The other two conference participants, Michel Camdessus, the former Managing Director of the International Monetary Fund, and Anwar Ibrahim, the former Deputy Prime Minister of Malaysia, are both religious believers. They became friends while working with the IMF and began to share their faith, finding many commonalities despite coming from different traditions (Catholicism and Islam). When he was Managing Director of the IMF, Mr. Camdessus (who is from France) worked hard to bring discussions of values and ethics to his work. He also met regularly with religious leaders and lay leaders of different religious faiths. In both the private and public sessions of the study group meeting, Mr. Camdessus recounted conversations he had with Pope John Paul II that led him to ponder a question the Pope put to him. After the fall of communism and the spread of market economies across the globe, the Pope asked him, “Upon what values are you going to build this new global society?”

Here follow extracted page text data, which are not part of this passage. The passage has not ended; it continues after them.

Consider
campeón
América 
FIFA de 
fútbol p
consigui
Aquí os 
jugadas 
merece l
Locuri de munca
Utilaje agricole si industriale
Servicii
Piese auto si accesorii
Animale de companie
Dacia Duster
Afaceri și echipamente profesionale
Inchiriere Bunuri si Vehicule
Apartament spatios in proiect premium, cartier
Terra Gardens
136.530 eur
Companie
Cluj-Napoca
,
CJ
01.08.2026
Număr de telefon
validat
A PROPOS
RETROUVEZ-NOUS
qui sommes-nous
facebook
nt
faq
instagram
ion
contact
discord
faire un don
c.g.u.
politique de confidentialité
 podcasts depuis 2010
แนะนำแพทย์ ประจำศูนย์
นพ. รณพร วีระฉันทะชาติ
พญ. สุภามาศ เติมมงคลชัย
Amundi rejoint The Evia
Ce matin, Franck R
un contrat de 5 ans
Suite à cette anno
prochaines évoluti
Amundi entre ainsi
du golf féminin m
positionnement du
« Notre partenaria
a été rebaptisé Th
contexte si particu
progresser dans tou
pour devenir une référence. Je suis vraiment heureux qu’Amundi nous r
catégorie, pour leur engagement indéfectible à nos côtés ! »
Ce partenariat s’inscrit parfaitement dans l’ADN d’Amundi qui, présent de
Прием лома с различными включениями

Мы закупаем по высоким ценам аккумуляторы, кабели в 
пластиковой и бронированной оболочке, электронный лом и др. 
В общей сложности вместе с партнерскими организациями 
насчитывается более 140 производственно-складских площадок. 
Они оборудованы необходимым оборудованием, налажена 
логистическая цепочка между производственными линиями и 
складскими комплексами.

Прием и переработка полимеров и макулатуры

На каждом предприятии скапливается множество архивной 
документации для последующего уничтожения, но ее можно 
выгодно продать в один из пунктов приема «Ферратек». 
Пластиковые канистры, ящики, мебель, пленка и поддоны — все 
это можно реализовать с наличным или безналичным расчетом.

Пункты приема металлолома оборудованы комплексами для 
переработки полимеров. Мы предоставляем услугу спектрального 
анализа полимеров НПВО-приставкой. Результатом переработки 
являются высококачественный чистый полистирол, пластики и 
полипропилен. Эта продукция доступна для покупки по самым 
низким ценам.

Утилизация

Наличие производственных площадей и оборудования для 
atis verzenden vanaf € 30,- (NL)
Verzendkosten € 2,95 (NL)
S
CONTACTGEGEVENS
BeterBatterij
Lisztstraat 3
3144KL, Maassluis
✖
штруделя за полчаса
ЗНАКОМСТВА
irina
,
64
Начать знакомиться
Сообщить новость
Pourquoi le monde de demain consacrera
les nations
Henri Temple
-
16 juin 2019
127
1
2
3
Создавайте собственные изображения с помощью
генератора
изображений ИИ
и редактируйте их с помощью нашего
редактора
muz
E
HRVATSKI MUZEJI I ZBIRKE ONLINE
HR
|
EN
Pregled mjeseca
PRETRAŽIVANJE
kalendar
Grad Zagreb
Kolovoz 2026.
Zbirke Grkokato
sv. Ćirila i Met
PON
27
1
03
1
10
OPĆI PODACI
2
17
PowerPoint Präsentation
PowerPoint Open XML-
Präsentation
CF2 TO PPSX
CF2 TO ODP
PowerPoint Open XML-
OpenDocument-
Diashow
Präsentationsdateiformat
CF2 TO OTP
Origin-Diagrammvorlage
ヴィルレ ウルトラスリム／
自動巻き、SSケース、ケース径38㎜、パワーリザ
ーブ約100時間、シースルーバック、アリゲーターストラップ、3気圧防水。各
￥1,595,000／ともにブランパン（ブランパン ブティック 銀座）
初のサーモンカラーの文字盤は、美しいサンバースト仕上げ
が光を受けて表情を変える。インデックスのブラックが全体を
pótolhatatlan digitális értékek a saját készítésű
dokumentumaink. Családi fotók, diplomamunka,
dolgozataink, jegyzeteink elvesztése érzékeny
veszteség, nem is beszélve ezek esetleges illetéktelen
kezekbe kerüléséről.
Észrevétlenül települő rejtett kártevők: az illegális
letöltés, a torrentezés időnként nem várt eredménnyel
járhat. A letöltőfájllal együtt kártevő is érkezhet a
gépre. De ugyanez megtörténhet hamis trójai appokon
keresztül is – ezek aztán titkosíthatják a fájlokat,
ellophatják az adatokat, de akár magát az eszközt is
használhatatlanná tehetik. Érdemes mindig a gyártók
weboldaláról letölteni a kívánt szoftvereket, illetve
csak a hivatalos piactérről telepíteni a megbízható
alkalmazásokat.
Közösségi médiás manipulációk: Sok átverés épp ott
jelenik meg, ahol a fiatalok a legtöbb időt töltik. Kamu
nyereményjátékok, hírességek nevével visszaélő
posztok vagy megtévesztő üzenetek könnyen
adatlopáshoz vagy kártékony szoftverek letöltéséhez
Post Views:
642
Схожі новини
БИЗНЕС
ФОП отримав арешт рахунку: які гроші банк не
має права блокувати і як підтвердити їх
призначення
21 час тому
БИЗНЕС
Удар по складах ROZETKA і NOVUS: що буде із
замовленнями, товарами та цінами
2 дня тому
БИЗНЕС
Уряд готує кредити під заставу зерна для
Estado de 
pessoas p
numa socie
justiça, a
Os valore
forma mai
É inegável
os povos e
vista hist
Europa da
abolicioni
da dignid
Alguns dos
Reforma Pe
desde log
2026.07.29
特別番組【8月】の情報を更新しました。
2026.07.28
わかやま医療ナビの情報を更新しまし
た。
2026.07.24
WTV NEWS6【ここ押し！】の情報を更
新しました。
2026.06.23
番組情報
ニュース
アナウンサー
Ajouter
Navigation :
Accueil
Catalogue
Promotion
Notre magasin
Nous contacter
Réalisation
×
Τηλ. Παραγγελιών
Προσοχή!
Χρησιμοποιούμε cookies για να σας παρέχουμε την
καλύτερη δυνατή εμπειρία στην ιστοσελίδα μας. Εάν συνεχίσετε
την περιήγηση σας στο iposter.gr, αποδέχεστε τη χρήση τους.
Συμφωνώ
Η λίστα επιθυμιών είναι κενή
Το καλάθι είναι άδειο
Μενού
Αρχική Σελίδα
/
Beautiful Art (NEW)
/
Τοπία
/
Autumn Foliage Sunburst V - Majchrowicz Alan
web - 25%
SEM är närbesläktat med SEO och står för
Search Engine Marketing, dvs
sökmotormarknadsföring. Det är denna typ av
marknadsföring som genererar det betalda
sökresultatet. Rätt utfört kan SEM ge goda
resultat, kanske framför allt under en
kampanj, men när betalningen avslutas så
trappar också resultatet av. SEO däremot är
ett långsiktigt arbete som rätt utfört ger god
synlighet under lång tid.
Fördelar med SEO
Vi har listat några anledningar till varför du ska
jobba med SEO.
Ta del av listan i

During the rest of his time at the IMF, Mr. Camdessus reflected on this very question and he also took advantage of his many opportunities to meet with political and religious leaders to ask them the same question. The answers he came up with represent the beginning of a platform that people of various religious faiths or no particular faith could agree to. During the study group meeting, Mr. Camdessus argued that we need a global economic system that promotes human dignity. He outlined three values that he thinks world leaders and world citizens can agree to: 1) a sense of global responsibility to all countries; 2) solidarity to alleviate poverty; 3) a new sense of global citizenship to back a new global governance.
Mr. Ibrahim recounted how he has encountered many stereotypes against religious believers, in particular Muslims, in his work in international economics and development. For too many people, secularism has come to mean not just separation of church and state but also being anti-religious. He argued that faith can help bring back an ethical approach to economics. Rather than thinking of man as homos economicus, we should think of man as a universalist humanist. As Mr. Ibrahim pointed out, arguing that the theory and practice of economic development should include faith and religion does not mean that non-believers now become the excluded.
All the participants agreed that people can reach an agreement on values and ethics even if they start from different religious faiths or no faith at all. Professor Sen made a passionate call for greater dialogue about economics and ethics. Michel Camdessus’s closing words of advice or perhaps caution were: “The 21st century will be a century of ethics or it will not be.” In other words, the 21st century has shown us that technical progress in economic production, biology or science can enrich or endanger human life, making it crucial to ponder the values upon which we use our technical and economic powers.